Extrait choisi:

#####

Équilibrer le système énergétique


Puisque la prévision de vent pour un moment spécifique n’est pas possible l’énergie éolienne n’est pas « dispatchable » (elle ne peut pas être acheminée par le réseau). En d’autres termes, une centrale éolienne peut fournir de l’énergie à un réseau, mais on ne peut miser à l’avance sur sa disponibilité pour une période donnée.

Bien que la prévisibilité du vent soit imparfaite, il est néanmoins possible de programmer ou de vendre à l’avance la capacité d’une centrale éolienne, comme par exemple sur un marché « day ahead » (la veille pour le lendemain) ou « hour-ahead » (horaire). Toutefois, une mauvaise estimation de la production électrique future entraîne des coûts.

Pour comprendre la nature de ces coûts, il faut prendre en compte les diverses échelles de temps dans le fonctionnement d’un réseau électrique. Un bilan des études sur l’impact et le coût de l’intégration de l’énergie éolienne au réseau (publié par le National Renewable Energy Laboratory) (a) décrit succinctement le problème :

L’équilibrage du réseau électrique intervient à différentes échelles de temps. Par exemple, une capacité de production suffisante doit être programmée et construite avec plusieurs années d’avance de façon à pouvoir couvrir les exigences de charge. En se rapprochant du temps réel, les exploitants de réseau prévoient les demandes de puissance un jour à l’avance et choisissent les producteurs disponibles qui peuvent couvrir la demande de manière fiable et au moindre coût. Il est important d’obtenir des prévisions précises pour des demandes et des productions individuelles mais seulement parce que, collectivement, elles constituent une prévision cumulée dans la zone de régulation…

Les erreurs de prévisions entraînent des coûts, soit parce que l’exploitant du réseau sait que la prévision n’est pas fiable et intègre des réserves supplémentaires dans le mix énergétique de la production engagée, soit parce que des erreurs imprévues obligent à ajuster le mix de production à la dernière minute. Dans les deux cas, le mix de production résultant est « sous-optimisé ».1

Sur le long terme, l’énergie éolienne présente deux avantages liés à l’ajout de capacité. Les projets éoliens peuvent être construits relativement rapidement, et il est possible d’augmenter la capacité très graduellement. Dans la mesure où les prévisions de charge à long terme des centrales peuvent présenter des erreurs importantes, les longs délais (de nombreuses années) de construction habituels pour les centrales nucléaires et à charbon engendrent des risques qui peuvent être évités par des centrales éoliennes.

#####

Enregistrements fournis:
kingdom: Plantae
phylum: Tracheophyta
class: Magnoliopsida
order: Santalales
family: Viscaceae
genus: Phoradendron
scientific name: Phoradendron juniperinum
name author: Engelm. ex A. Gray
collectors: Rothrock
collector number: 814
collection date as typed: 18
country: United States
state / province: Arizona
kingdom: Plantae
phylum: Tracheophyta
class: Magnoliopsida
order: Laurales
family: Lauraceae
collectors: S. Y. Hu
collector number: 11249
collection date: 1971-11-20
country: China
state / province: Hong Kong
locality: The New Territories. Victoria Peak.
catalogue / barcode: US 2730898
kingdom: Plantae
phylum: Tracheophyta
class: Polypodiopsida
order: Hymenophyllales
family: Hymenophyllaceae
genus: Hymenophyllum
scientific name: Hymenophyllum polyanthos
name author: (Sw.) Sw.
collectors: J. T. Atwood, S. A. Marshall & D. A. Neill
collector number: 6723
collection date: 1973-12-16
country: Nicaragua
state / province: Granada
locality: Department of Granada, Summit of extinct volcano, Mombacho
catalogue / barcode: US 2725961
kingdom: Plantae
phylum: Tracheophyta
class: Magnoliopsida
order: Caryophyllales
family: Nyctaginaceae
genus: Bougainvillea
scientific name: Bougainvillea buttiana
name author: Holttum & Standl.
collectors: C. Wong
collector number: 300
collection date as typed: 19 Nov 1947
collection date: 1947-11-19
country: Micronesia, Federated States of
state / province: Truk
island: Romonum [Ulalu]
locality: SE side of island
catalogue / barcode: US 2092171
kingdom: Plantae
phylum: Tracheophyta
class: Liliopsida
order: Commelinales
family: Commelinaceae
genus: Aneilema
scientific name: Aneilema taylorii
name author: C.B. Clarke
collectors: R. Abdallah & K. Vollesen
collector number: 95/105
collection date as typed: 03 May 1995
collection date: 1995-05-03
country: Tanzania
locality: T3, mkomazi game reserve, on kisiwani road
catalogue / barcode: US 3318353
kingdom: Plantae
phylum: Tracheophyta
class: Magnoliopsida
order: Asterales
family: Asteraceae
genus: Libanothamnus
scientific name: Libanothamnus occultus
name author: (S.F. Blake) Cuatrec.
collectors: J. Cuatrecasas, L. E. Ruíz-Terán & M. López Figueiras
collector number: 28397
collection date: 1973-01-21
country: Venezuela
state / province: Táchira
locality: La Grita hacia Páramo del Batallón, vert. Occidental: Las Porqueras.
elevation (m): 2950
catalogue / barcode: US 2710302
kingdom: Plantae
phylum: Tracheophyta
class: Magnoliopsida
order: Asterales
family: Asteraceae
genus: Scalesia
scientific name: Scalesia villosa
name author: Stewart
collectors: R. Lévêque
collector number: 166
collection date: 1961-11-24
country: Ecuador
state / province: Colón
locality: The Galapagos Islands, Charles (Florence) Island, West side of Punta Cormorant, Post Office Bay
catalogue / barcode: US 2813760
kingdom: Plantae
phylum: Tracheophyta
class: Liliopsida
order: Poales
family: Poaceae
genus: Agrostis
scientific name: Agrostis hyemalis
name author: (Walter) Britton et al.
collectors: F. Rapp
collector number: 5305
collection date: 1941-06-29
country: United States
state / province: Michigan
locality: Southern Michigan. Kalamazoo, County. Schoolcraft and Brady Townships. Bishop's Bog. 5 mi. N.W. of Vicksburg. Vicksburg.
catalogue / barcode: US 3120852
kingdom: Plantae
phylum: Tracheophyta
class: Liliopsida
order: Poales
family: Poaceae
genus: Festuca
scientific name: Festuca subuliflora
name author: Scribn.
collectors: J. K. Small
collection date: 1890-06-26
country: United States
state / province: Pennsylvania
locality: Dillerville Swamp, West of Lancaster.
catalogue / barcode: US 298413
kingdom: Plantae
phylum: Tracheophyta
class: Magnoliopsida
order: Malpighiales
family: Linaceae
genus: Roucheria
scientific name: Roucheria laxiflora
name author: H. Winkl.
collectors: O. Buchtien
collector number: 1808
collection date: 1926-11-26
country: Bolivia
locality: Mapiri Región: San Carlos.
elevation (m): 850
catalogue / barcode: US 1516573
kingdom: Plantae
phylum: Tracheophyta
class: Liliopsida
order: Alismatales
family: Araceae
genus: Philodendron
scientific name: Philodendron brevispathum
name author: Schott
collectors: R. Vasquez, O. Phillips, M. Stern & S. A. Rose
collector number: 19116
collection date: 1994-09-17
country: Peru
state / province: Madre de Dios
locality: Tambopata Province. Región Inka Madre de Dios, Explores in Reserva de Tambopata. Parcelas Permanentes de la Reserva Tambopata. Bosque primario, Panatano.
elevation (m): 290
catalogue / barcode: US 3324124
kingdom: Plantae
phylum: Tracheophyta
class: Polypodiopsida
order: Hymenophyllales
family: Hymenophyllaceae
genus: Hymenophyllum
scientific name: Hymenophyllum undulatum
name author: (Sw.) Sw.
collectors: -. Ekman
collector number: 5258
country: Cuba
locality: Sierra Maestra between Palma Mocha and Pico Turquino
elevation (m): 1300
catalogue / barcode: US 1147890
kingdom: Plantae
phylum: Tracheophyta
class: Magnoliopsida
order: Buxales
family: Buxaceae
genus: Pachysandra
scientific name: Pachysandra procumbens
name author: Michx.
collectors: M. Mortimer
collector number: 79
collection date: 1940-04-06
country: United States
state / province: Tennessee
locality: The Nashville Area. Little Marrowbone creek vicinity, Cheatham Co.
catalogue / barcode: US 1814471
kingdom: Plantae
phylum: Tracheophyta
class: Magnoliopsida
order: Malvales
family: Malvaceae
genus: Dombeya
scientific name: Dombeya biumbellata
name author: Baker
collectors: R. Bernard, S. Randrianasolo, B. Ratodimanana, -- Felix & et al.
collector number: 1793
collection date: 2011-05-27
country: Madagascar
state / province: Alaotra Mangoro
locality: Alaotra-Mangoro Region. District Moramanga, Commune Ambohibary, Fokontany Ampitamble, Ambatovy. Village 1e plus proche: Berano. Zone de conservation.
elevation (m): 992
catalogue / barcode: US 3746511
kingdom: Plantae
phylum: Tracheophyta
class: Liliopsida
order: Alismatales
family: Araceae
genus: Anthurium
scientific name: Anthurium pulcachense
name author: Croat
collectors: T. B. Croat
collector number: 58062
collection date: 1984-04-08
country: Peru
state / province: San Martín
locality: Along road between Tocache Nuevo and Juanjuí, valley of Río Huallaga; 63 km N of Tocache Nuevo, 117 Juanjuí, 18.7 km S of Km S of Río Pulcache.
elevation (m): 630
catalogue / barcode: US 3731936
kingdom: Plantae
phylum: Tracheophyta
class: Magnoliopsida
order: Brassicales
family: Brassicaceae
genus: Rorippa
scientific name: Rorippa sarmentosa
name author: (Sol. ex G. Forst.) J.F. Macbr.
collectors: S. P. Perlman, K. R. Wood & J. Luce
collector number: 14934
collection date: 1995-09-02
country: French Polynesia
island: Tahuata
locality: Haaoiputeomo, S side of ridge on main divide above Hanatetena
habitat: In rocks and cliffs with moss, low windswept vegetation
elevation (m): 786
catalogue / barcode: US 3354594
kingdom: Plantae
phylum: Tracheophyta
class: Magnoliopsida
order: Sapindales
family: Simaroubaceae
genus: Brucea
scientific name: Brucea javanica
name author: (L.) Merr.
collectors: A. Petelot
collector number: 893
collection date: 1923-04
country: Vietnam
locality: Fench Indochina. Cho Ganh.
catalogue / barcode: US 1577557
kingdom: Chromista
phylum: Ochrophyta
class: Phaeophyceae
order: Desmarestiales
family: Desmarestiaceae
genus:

#####

Exercice court 1: Relevez tous les termes placés entre guillemets « » dans l'extrait sur l'équilibrage du système énergétique.
Exercice court 2: Repérez dans les enregistrements chaque ligne contenant la chaîne « typed » et recopiez-la. La casse compte.

Réponse complète 1:
- dispatchable
- day ahead
- hour-ahead
- sous-optimisé

Réponse complète 2:
collection date as typed: 18
collection date as typed: 19 Nov 1947
collection date as typed: 03 May 1995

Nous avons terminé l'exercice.